Murray has heard all of the criticism about his handling of Bishop at the trade deadline in 2013. Sending Bishop to the Lightning in exchange for Cory Conacher and a fourth-round pick seems like one of the most lopsided deals in recent memory. Still, that experience of sending Bishop to Tampa didn't deter Murray from shopping Lehner to Buffalo.
"I did it in the conference with Ben Bishop and I knew Ben was a good goalie. I really liked Ben as a person, but to be fair to the player, you have to give him a chance to go somewhere and have a career," explains Murray. "It's not my job to bury guys. It's my job to give guys a chance if they don't have an opportunity with our organization."
Murray's preference was to try and get Robin Lehner out of the conference. He had extended conversations with new Oilers GM Peter Chiarelli about Lehner, knowing that Edmonton was actively pursuing a goaltender.
"I got an offer from Edmonton. We talked long and hard, but the return we got from Buffalo was a first-round pick," Murray said. The Oilers, apparently, were only willing to offer a second-round pick in return for Lehner.  

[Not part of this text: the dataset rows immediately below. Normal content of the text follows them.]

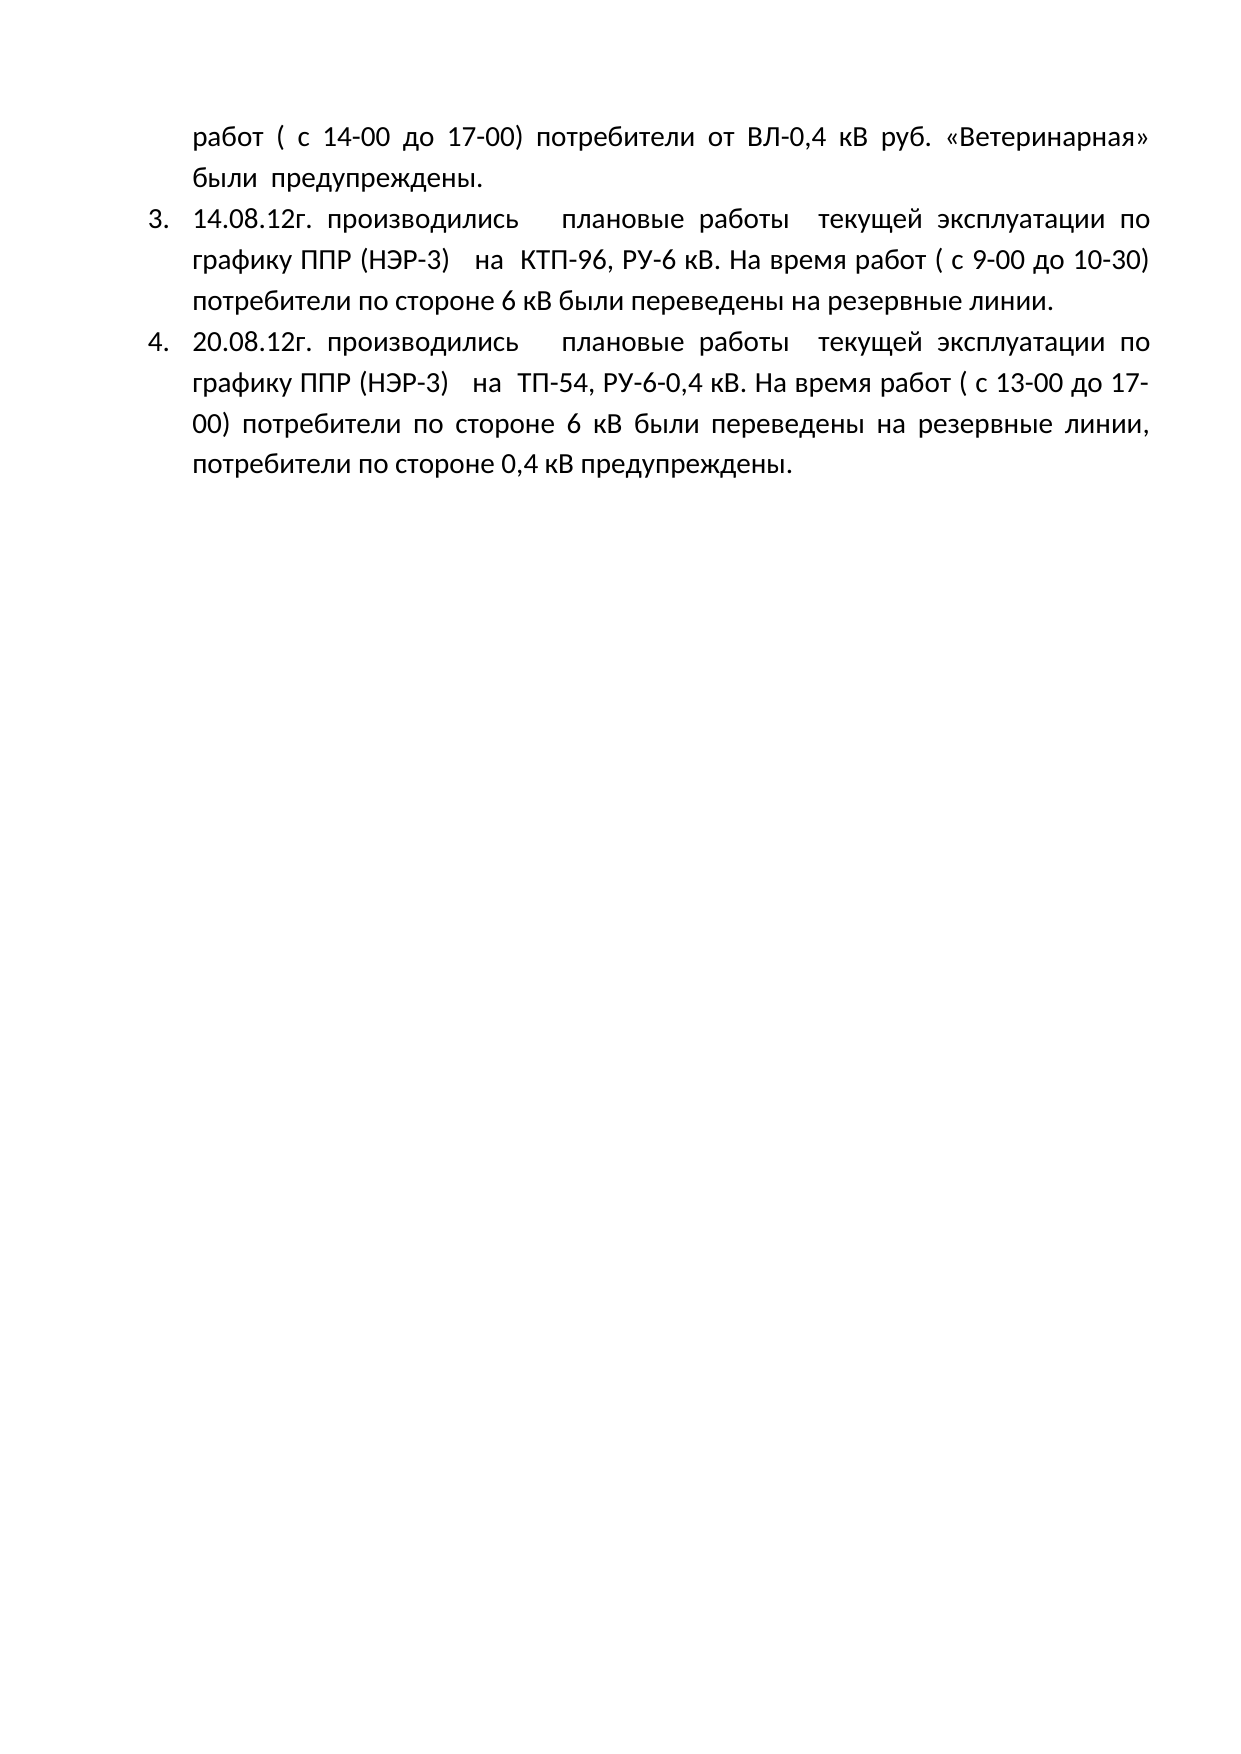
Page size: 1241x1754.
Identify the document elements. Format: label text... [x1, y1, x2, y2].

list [148, 118, 1152, 195]
list 20.08.12г. производились плановые работы текущей эксплуатации по графику ППР (НЭР-3) на ТП-54, РУ-6-0,4 кВ. На время работ ( с 13-00 до 17-00) потребители по стороне 6 кВ были переведены на резервные линии, потребители по стороне 0,4 кВ предупреждены. [148, 323, 1152, 481]
list 14.08.12г. производились плановые работы текущей эксплуатации по графику ППР (НЭР-3) на КТП-96, РУ-6 кВ. На время работ ( с 9-00 до 10-30) потребители по стороне 6 кВ были переведены на резервные линии. [148, 200, 1152, 317]
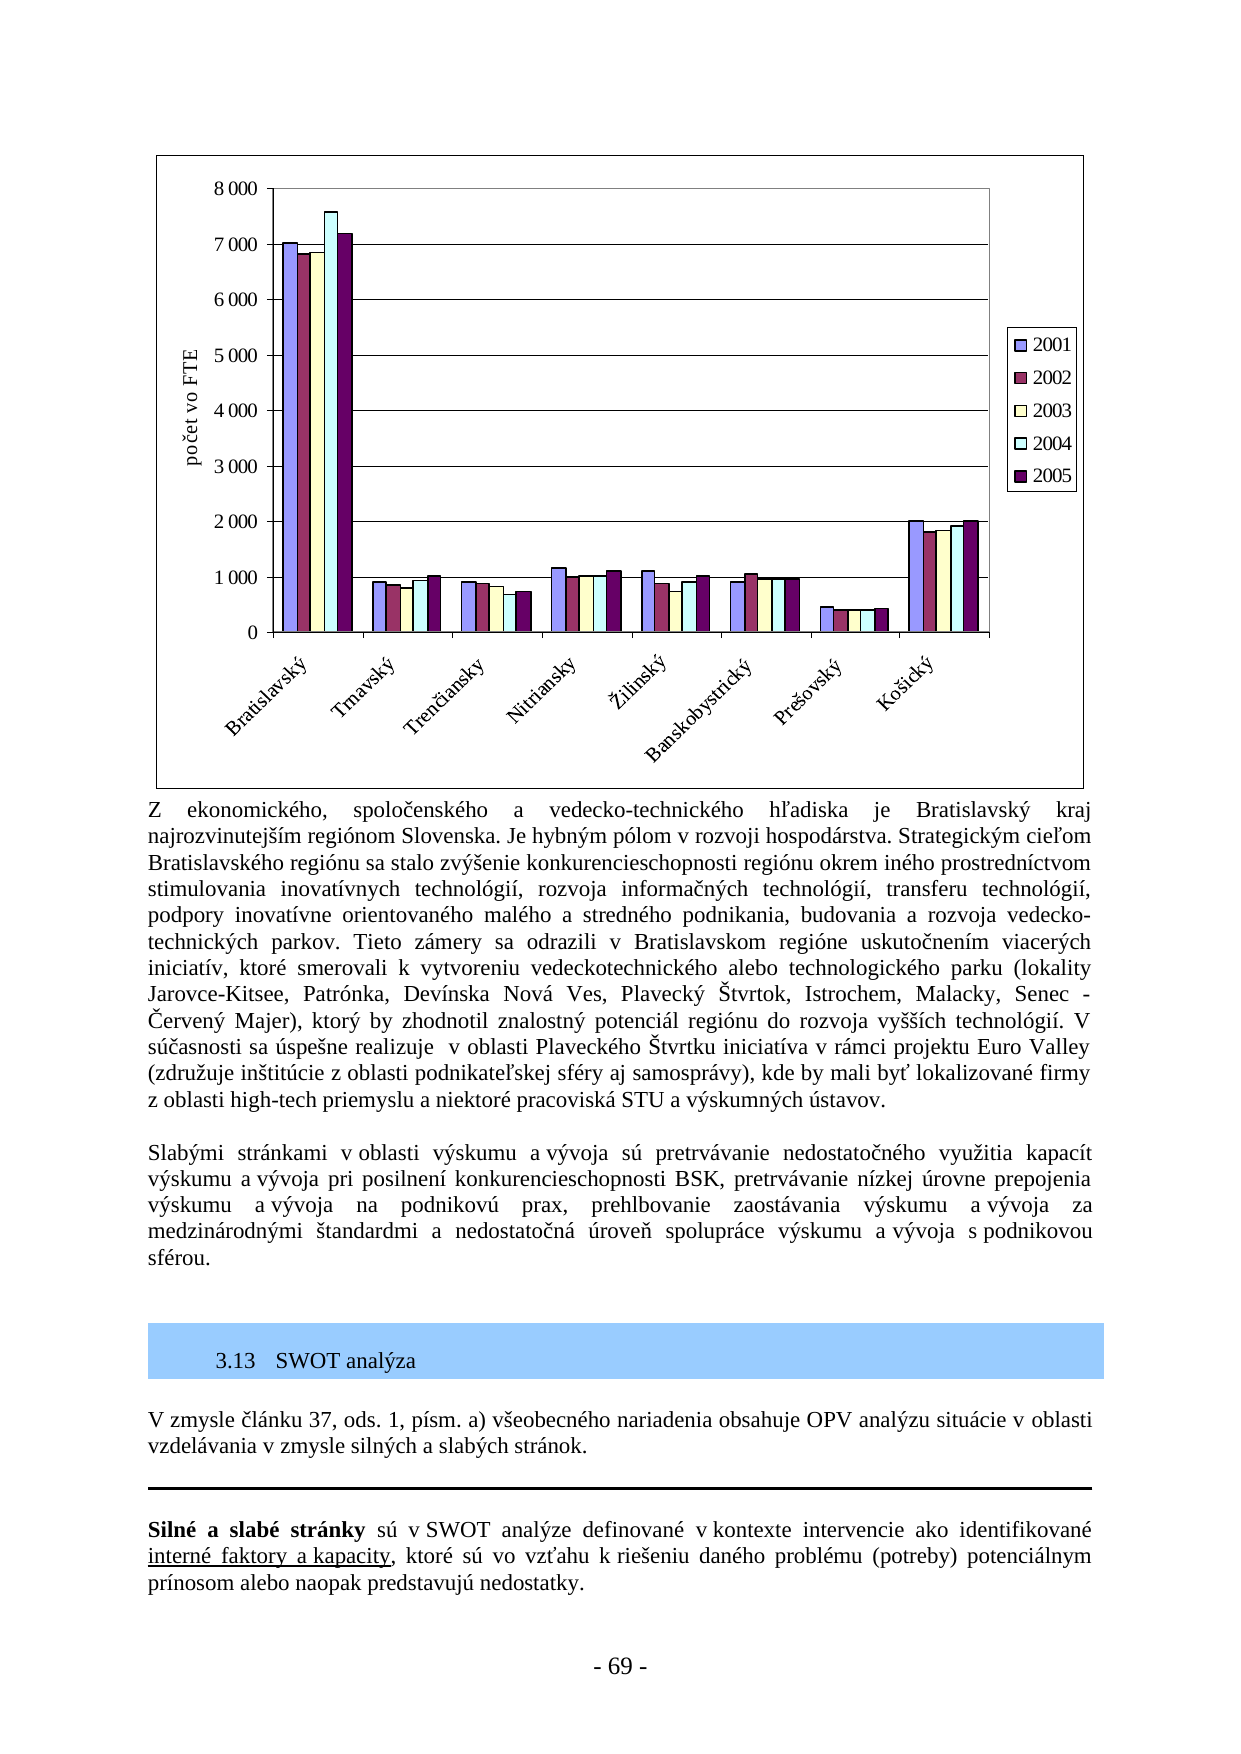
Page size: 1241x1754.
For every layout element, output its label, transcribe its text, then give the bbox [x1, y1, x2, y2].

text Slabými stránkami v oblasti výskumu a vývoja sú pretrvávanie nedostatočného využitia kapacít výskumu a vývoja pri posilnení konkurencieschopnosti BSK, pretrvávanie nízkej úrovne prepojenia výskumu a vývoja na podnikovú prax, prehlbovanie zaostávania výskumu a vývoja za medzinárodnými štandardmi a nedostatočná úroveň spolupráce výskumu a vývoja s podnikovou sférou. [148, 1138, 1092, 1270]
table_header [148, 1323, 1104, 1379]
text Z ekonomického, spoločenského a vedecko-technického hľadiska je Bratislavský kraj najrozvinutejším regiónom Slovenska. Je hybným pólom v rozvoji hospodárstva. Strategickým cieľom Bratislavského regiónu sa stalo zvýšenie konkurencieschopnosti regiónu okrem iného prostredníctvom stimulovania inovatívnych technológií, rozvoja informačných technológií, transferu technológií, podpory inovatívne orientovaného malého a stredného podnikania, budovania a rozvoja vedecko-technických parkov. Tieto zámery sa odrazili v Bratislavskom regióne uskutočnením viacerých iniciatív, ktoré smerovali k vytvoreniu vedeckotechnického alebo technologického parku (lokality Jarovce-Kitsee, Patrónka, Devínska Nová Ves, Plavecký Štvrtok, Istrochem, Malacky, Senec - Červený Majer), ktorý by zhodnotil znalostný potenciál regiónu do rozvoja vyšších technológií. V súčasnosti sa úspešne realizuje v oblasti Plaveckého Štvrtku iniciatíva v rámci projektu Euro Valley (združuje inštitúcie z oblasti podnikateľskej sféry aj samosprávy), kde by mali byť lokalizované firmy z oblasti high-tech priemyslu a niektoré pracoviská STU a výskumných ústavov. [148, 796, 1092, 1112]
text Silné a slabé stránky sú v SWOT analýze definované v kontexte intervencie ako identifikované interné faktory a kapacity, ktoré sú vo vzťahu k riešeniu daného problému (potreby) potenciálnym prínosom alebo naopak predstavujú nedostatky. [148, 1516, 1092, 1595]
text V zmysle článku 37, ods. 1, písm. a) všeobecného nariadenia obsahuje OPV analýzu situácie v oblasti vzdelávania v zmysle silných a slabých stránok. [148, 1406, 1092, 1458]
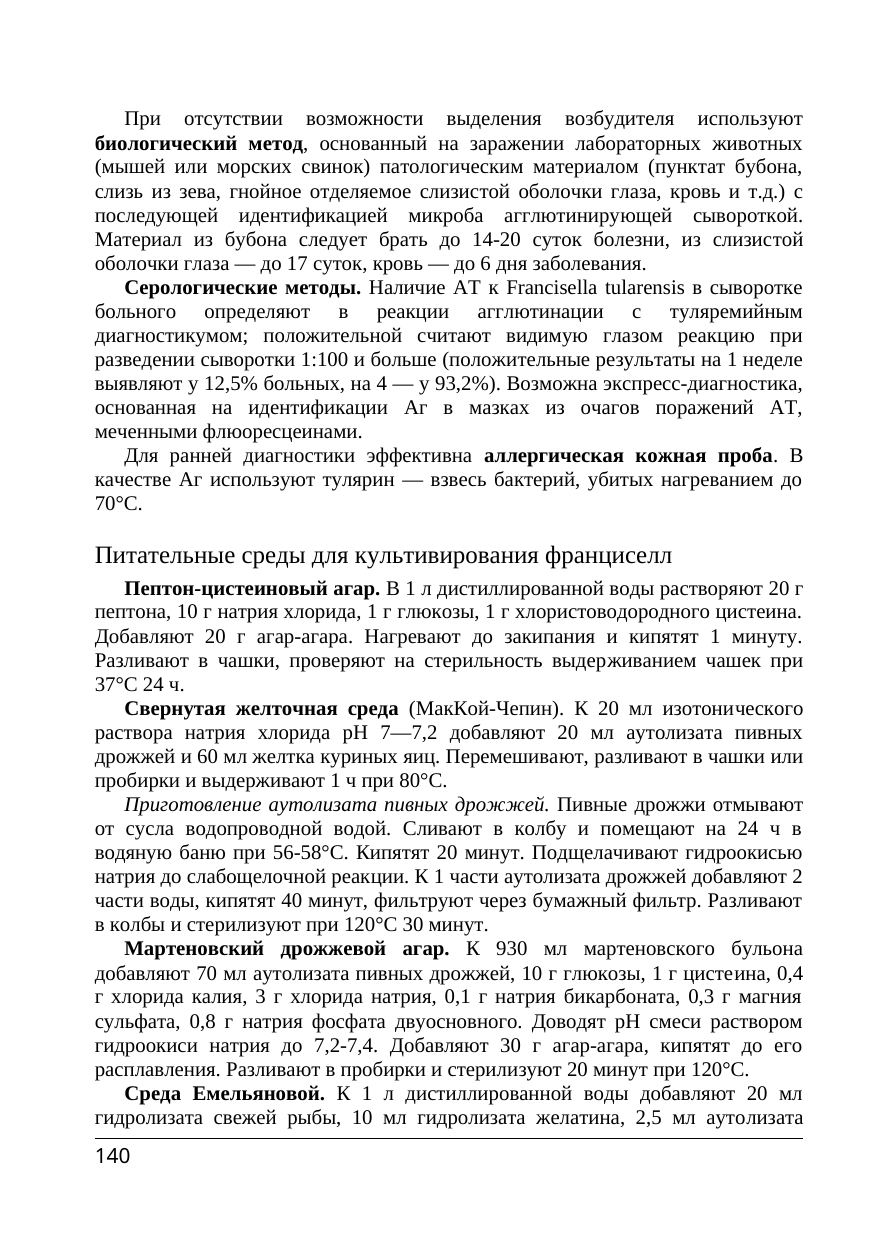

So the Senators had a decision to make: Get Lehner out of the conference for a smaller return or take a first-round pick and trade a goalie within the division. The Senators were enamored with NCAA prospect Colin White, who they felt they could get with the 21st pick overall from Buffalo. Once they were confident in being able to draft someone of White's calibre in that spot, they pulled the trigger on the deal with Buffalo.

"We got Colin White, who is going to be a top player in our organization down the road. If we made a mistake in trading within the division, then we made a mistake in trading him," Murray said. "But I think we're going to be fine. Buffalo is going to end up with a good goaltender and hopefully, we'll end up with a better goaltender."